- **Record excerpts**:

---*---

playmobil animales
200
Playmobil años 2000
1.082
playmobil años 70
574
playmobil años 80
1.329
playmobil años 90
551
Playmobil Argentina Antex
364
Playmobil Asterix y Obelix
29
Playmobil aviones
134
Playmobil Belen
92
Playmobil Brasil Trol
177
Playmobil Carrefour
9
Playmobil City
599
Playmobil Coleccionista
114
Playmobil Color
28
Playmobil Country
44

---*---

- **Exercise requirements**: Every entry must be output again, exactly as written above.

- **Answer section**:
playmobil animales
200
Playmobil años 2000
1.082
playmobil años 70
574
playmobil años 80
1.329
playmobil años 90
551
Playmobil Argentina Antex
364
Playmobil Asterix y Obelix
29
Playmobil aviones
134
Playmobil Belen
92
Playmobil Brasil Trol
177
Playmobil Carrefour
9
Playmobil City
599
Playmobil Coleccionista
114
Playmobil Color
28
Playmobil Country
44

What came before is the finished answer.